Jika ditambah tentara kelompok PETA, maka laskar santri berkekuatan sekitar 40 ribu personel. Kekuatan “tersembunyi” itu di luar sepengetahuan Belanda. Yang diketahui Belanda, Jepang men-sponsori proklamasi Kemerdekaan RI. Sebagai pihak yang kalah perang, Jepang dianggap mengingkari Sekutu. Karena petinggi-petinggi Belanda ingin kembali menjajah Indonesia. Petinggi dan tentara Belanda di Eropa, Asia, dan Australia, berniat berbondong-bondong berlayar menuju Indonesia.
Fatwa Resolusi Jihad
Penjajah (Belanda) mulai masuk Indonesia pada bulan Oktober 1945. Tentara perang Belanda (NICA), “membonceng” tentara Sekutu, AFNEI (Amerika Serikat, dan Inggris) baru saja memenangi Perang Dunia II. Bayangannya, menjajah kembali Indonesia akan berlangsung mudah. Hanya melalui penyerahan dari tentara Jepang. Kenyataannya, pemerintahan militer Jepang sudah takluk, menyerah kepada laskar, tentara rakyat Indonesia.
Belanda, tidak mengakui kemerdekaan Indonesia. Karena selama 350 tahun menjadi pilar utama perekonomian Belanda. Andai tidak menjajah Indonesia, Belanda sudah terhapus dari peta bangsa-bangsa. Pasti di-merjer oleh Perancis. Seperti bangsa Skotlandia yang di-merjer Inggris. Ironis, bangsa yang miskin (dan tidak terdidik) seperti Belanda, bisa menjajah Indonesia selama 350 tahun. Hanya berbekal metode devide et-impera, politik pecah belah, dan menyebar berita palsu (hoax).
Hari-hari sulit terjadi sejak pasca-proklamasi. Terutama yang tidak terlupakan pada masa revolusi, November 1945. Sulit untuk memilih: mempertahankan proklamai kemerdekaan Indonesia, atau menyerah kepada tentara Sekutu yang diboncengi Belanda (NICA). Sebenarnya lebih “aman” memilih menyerah, lalu hidup normal dibawah kendali bangsa asing. Seperti tiga bulan sebelumnya (dan sejak 350 tahun ke belakang). Bagai sudah biasa dijajah bangsa asing.
━━━━━━
■ **Tugas Latihan**
Tuliskan lanjutan teks tentang kedatangan kembali Belanda ke Indonesia pada tahun 1945, dimulai setelah kalimat terakhir yang tercantum.

■ **Materi yang Disediakan**
━━━━━━
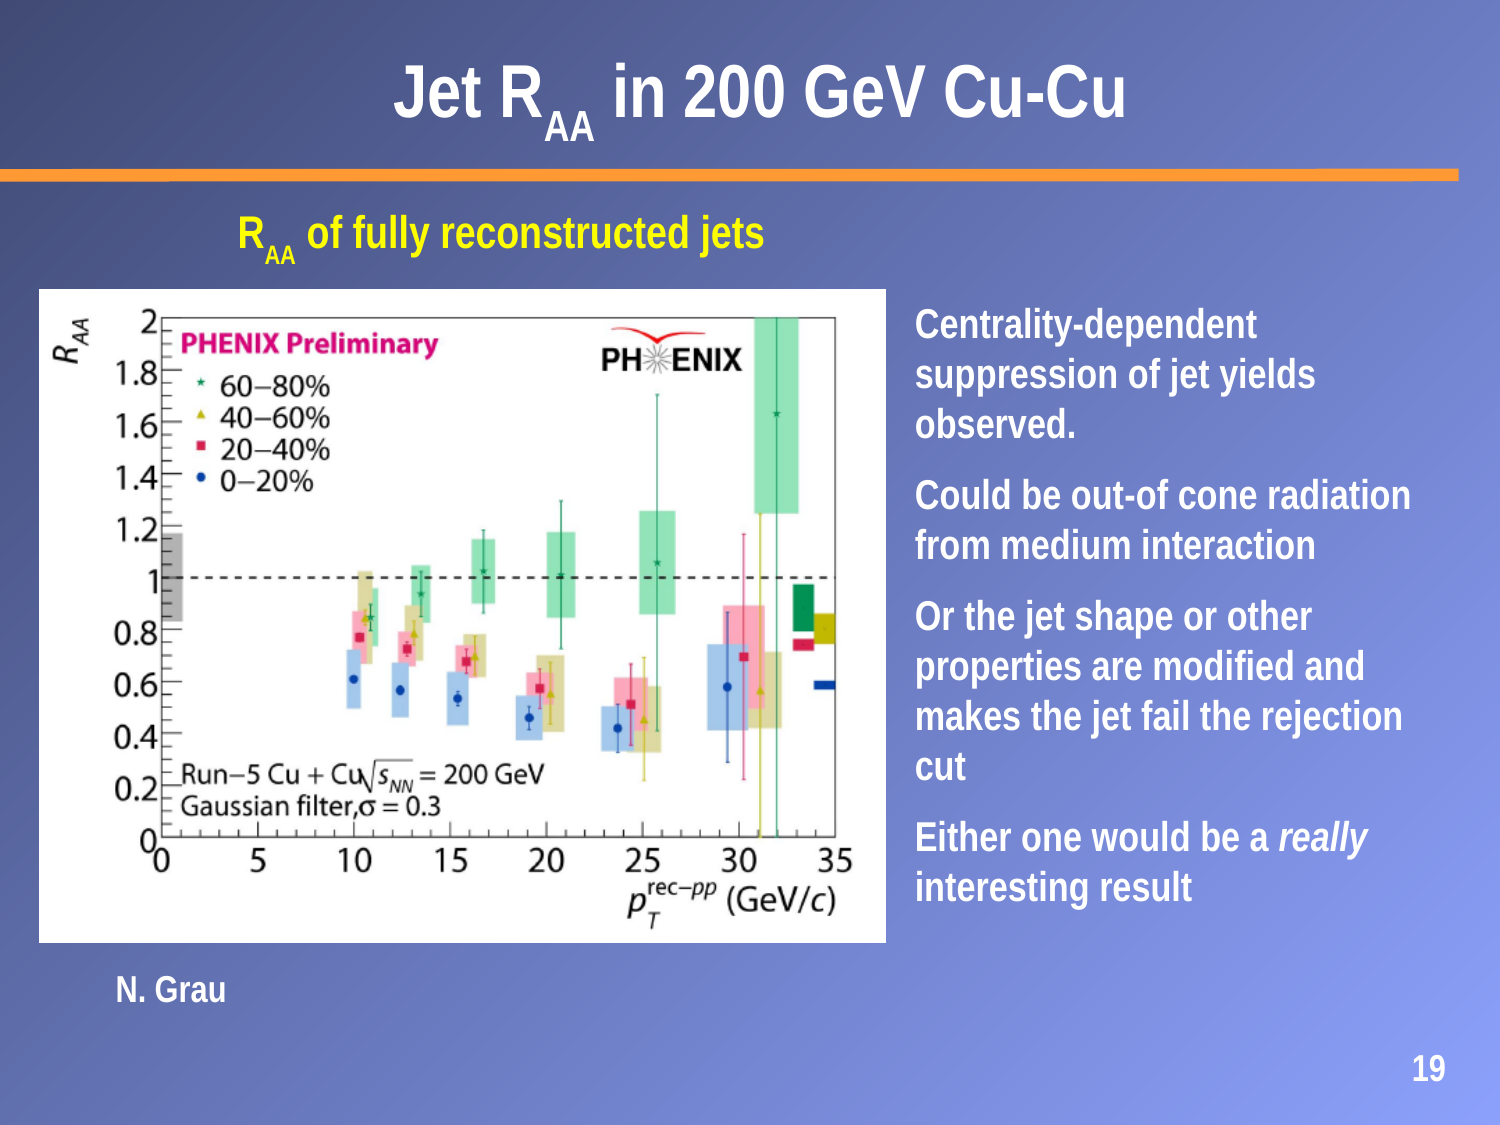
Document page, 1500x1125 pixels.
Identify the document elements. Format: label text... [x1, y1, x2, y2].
━━━━━━
■ **Jawaban**
Begitupun dukungan politik (pengakuan negara sahabat) belum memadai. Ternyata, seluruh rakyat memilih mempertahankan proklamasi kemerdekaan. Walau harus bertaruh nyawa, melawan tentara Sekutu, jagoan yang baru saja memenangkan perang dunai kedua. Bersyukur, bekal sosial politik dalam negeri sepenuhnya, bersatu tekad. Ulama di pesantren mengerahkan santri sebagai pejuang. Bekal utamanya, fatwa resolusi jihad.
Fatwa jihad, di-sosialisasi-kan melalui pengajian di kampung-kampung. Bahwa perang melawan musuh bersenjata, merupakan jihad fardlu ‘ain (berdosa jika tidak turut perang jihad). Resolusi jihad, wajib untuk seluruh rakyat. Dewasa, anak, dan perempuan, wajib berpartisipasi dalam perang. Masing-masing dengan peran berbeda. Pengajian telah digelar sejak pertama kali fatwa resolusi jihad dinyatakan oleh hadratus syeh kyai Hasyim Asy’ary.
Menurut kitab (“Bujairimi Fathul Wahab,” jilid I halaman 251), fardu ‘ain perang kemerdekaan lebih tinggi dibanding shalat lima waktu. Artinya, jika harus dipilih: perang dulu atau shalat dulu? Jawabnya, harus perang dulu. Maka sejak 22 Oktober 1945 (sekarang diperingati sebagai Hari Santri Nasional), kumandang perang bela negara terus menggelora. Perang, tak terhindarkan di Surabaya. Juga karena gubernur Jawa Timur, RTM Soerjo, menolak menyerahkan senjata.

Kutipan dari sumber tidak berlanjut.